Unveiling clusters of RNA transcript pairs associated with markers of Alzheimer's disease progression

Abstract

Background: One primary goal of transcriptomic studies is identifying gene expression patterns correlating with disease progression. This is usually achieved by considering transcripts that independently pass an arbitrary threshold (e.g. p<0.05). In diseases involving severe perturbations of multiple molecular systems, such as Alzheimer's disease (AD), this univariate approach often results in a large list of seemingly unrelated transcripts. We utilised a powerful multivariate clustering approach to identify clusters of RNA biomarkers strongly associated with markers of AD progression. We discuss the value of considering pairs of transcripts which, in contrast to individual transcripts, helps avoid natural human transcriptome variation that can overshadow disease-related changes.

Methodology/principal findings: We re-analysed a dataset of hippocampal transcript levels in nine controls and 22 patients with varying degrees of AD. A large-scale clustering approach determined groups of transcript probe sets that correlate strongly with measures of AD progression, including both clinical and neuropathological measures and quantifiers of the characteristic transcriptome shift from control to severe AD. This enabled identification of restricted groups of highly correlated probe sets from an initial list of 1,372 previously published by our group.
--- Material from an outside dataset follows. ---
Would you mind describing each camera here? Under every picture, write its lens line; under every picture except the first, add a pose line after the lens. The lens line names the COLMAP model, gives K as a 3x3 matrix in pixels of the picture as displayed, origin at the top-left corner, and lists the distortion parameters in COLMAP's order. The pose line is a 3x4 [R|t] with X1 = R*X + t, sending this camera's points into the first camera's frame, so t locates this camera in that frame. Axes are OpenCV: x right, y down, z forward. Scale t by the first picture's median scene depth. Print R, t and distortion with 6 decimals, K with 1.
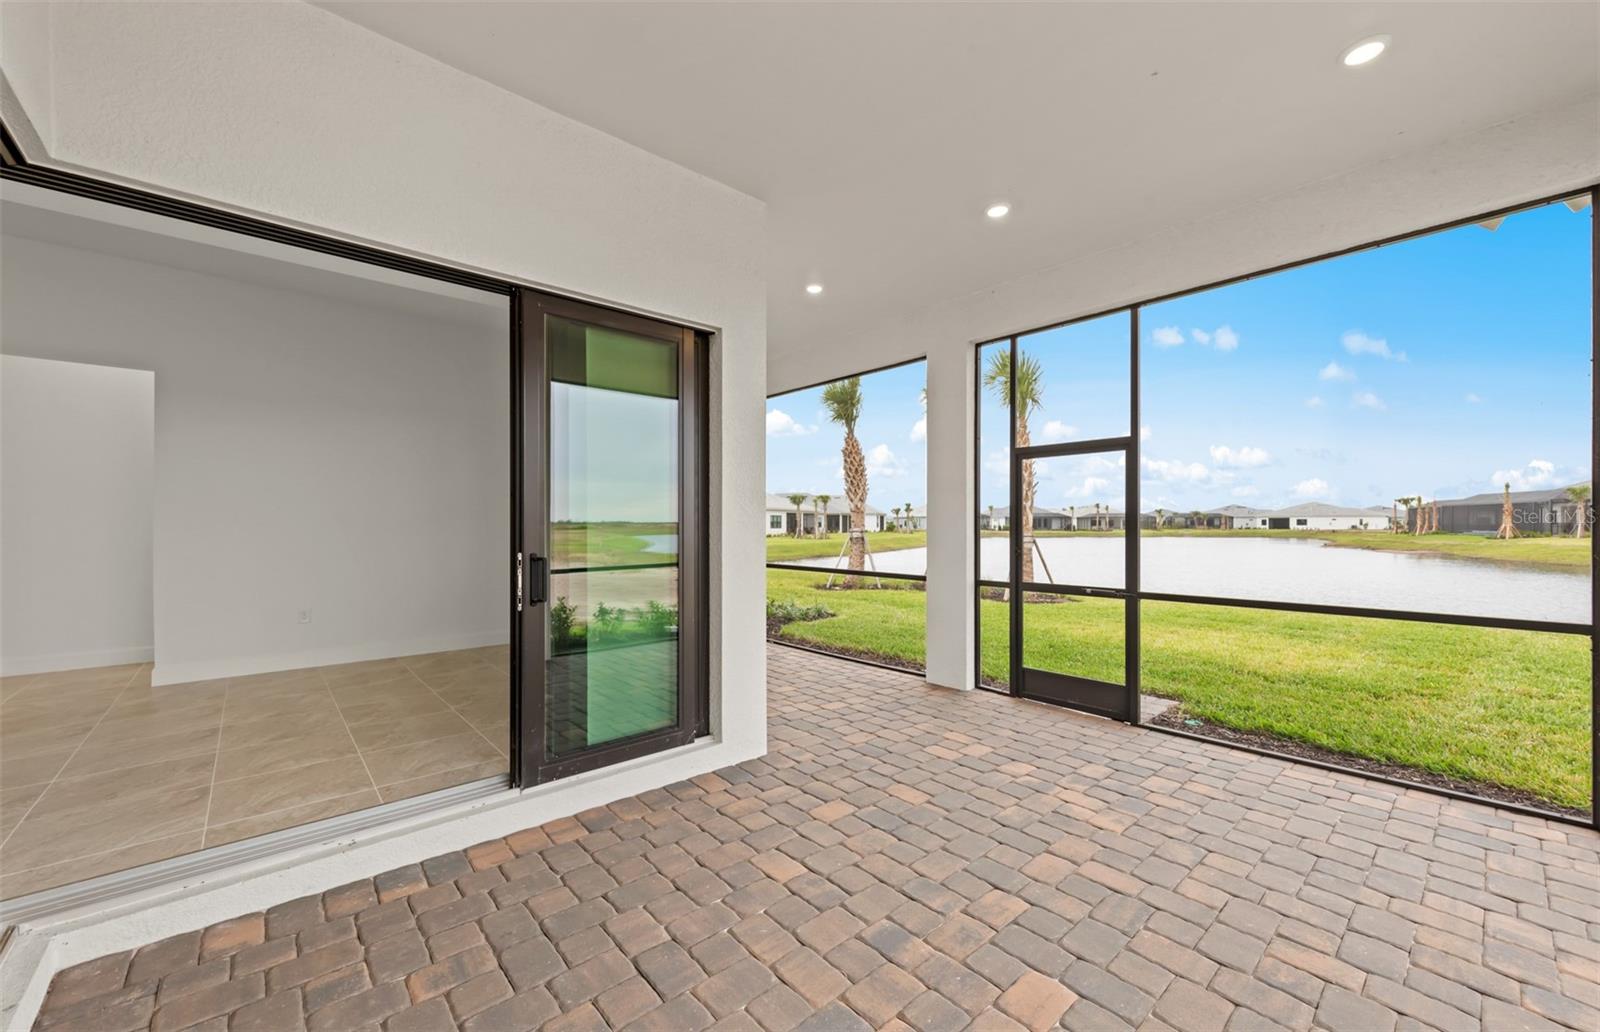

We repeated this analysis on an expanded dataset that included all pair-wise combinations of the 1,372 probe sets. As clustering of this massive dataset is unfeasible using standard computational tools, we adapted and re-implemented a clustering algorithm that uses external memory algorithmic approach. This identified various pairs that strongly correlated with markers of AD progression and highlighted important biological pathways potentially involved in AD pathogenesis.

Conclusions/significance: Our analyses demonstrate that, although there exists a relatively large molecular signature of AD progression, only a small number of transcripts recurrently cluster with different markers of AD progression. Furthermore, considering the relationship between two transcripts can highlight important biological relationships that are missed when considering either transcript in isolation.

Figure 1. Visualization of the clustering outcome of the 1372-probe set signature.

The figure shows only the clusters that contain the progression markers (hexagonal nodes). We note that the probe set for PTEN, whose product has been recently observed to localize with intracellular NFTs , has values that correlate strongly with the Jensen-Shannon divergence of the severe profile (JSD_severe).

Figure 2. Comparison of single probe set correlations and metafeature correlations.

Figure shows plots of the correlation with MMSE score of three probe sets targeting TTN, CASK and TUG1 and three metafeatures involving these probe sets (TTN/PKRCB1, CASK/PTEN and TUG1/SCFD1). In this example, the correlations between MMSE score and the metafeatures are much better than the correlation between MMSE score and the individual probe sets.

Figure 3. Venn diagram of the different transcripts clustered with progression markers in the 941,885 metafeatures data set.

This figure highlights the ‘robust correlating’ transcripts that are shared by different progression marker clusters. A null (φ) symbol here means that even if an overlap is shown in the figure, there is no common transcript. We refer the readers to Supporting Information Table S4., for further details of correlation of these markers to the phenotypes.

Figure 4. Venn diagram of the different transcripts clustered with progression markers in the 3,763,403 metafeatures data set.

This figure highlights the ‘robust correlating’ transcripts that are shared by different progression marker clusters. A null (φ) symbol here means that even if an overlap is shown in the figure, there is no common transcript. We refer the readers to Supporting Information Table S5., for further details of correlation of these markers to the phenotypes.

Figure 5. Validation of robust markers of AD progression in an alternative dataset.

Transcript levels for selected genes of interest were investigated in the microarray dataset of Liang and colleagues , , which assessed gene expression in healthy neurons isolated from four different regions of control and AD brain: entorhinal cortex (EC), hippocampus (HIP), middle temporal gyrus (MTG) and posterior cingulate cortex (PC). Data presented in this figure were normalized using Robust Multichip Average (RMA). In the box and whisker plots, the bottom and top of the box represent the lower and upper quartiles, respectively, and the band within the boxes represents the median, while the ends of the whiskers represent the minimum and maximum values.

Figure 6. Demonstration of the modified MSTkNN algorithm.

(a) An MSTp created from a data set with n=10 features/probe sets. Each edge is labeled with an integer value p, where the value of p is determined using a sorted list of nearest neighbors for each feature (see eq. (2)). The edge between F9 and F10 is a candidate for elimination, since it has a value of p > = 2 (b) Two connected components are identified and we apply the same procedure with the component that has more than three elements. (c) The final outcome of the clustering.